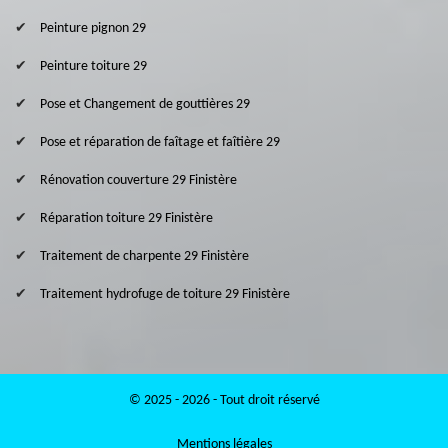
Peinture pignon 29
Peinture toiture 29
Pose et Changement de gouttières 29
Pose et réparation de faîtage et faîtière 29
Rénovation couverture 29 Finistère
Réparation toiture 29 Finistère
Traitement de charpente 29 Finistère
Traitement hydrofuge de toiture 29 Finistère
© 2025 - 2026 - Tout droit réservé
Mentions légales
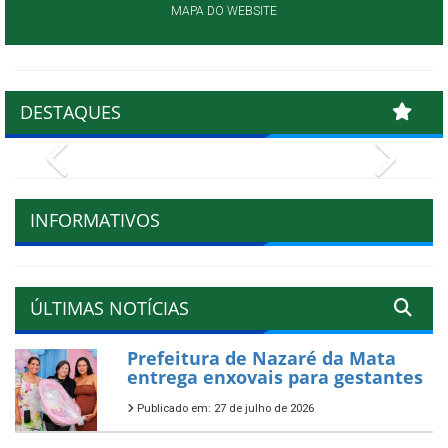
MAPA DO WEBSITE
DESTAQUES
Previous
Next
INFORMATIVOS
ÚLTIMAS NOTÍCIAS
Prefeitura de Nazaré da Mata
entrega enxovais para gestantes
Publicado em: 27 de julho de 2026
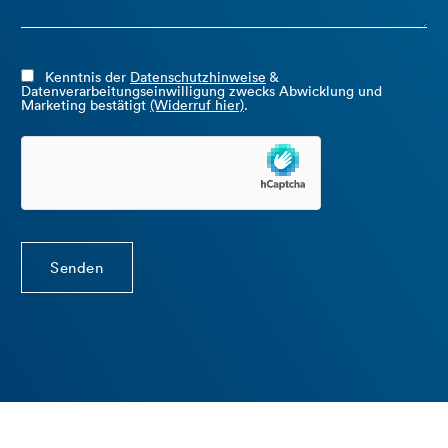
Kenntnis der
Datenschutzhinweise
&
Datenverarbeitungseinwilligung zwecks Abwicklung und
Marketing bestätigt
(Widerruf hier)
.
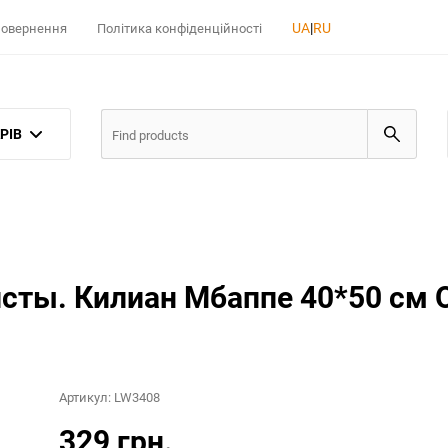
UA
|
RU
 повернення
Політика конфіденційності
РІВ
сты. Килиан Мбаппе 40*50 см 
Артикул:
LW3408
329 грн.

§

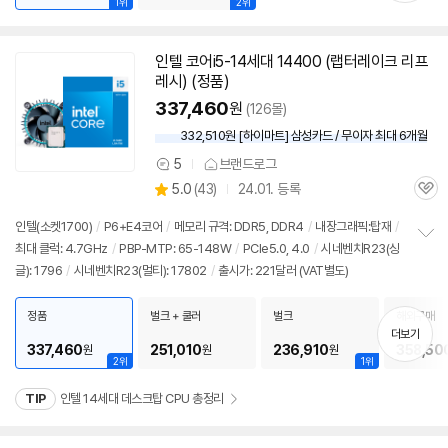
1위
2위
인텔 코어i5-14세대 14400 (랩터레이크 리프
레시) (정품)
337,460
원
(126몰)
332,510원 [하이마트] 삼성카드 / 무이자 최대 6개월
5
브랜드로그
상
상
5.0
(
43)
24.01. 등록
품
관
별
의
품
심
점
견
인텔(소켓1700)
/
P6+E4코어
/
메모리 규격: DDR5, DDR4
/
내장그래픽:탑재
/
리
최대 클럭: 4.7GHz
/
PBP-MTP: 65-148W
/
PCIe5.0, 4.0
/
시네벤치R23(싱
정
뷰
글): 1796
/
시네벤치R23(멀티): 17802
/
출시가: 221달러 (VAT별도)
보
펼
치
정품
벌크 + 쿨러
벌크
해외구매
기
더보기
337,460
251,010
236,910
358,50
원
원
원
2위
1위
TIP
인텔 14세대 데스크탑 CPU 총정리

§

§ Task item: Write out, word for word, the lines of data between the line containing "MAPA DO WEBSITE" and the line containing "Publicado em: 27 de julho de 2026", inclusive.

§ Answer below:
MAPA DO WEBSITE
DESTAQUES
Previous
Next
INFORMATIVOS
ÚLTIMAS NOTÍCIAS
Prefeitura de Nazaré da Mata
entrega enxovais para gestantes
Publicado em: 27 de julho de 2026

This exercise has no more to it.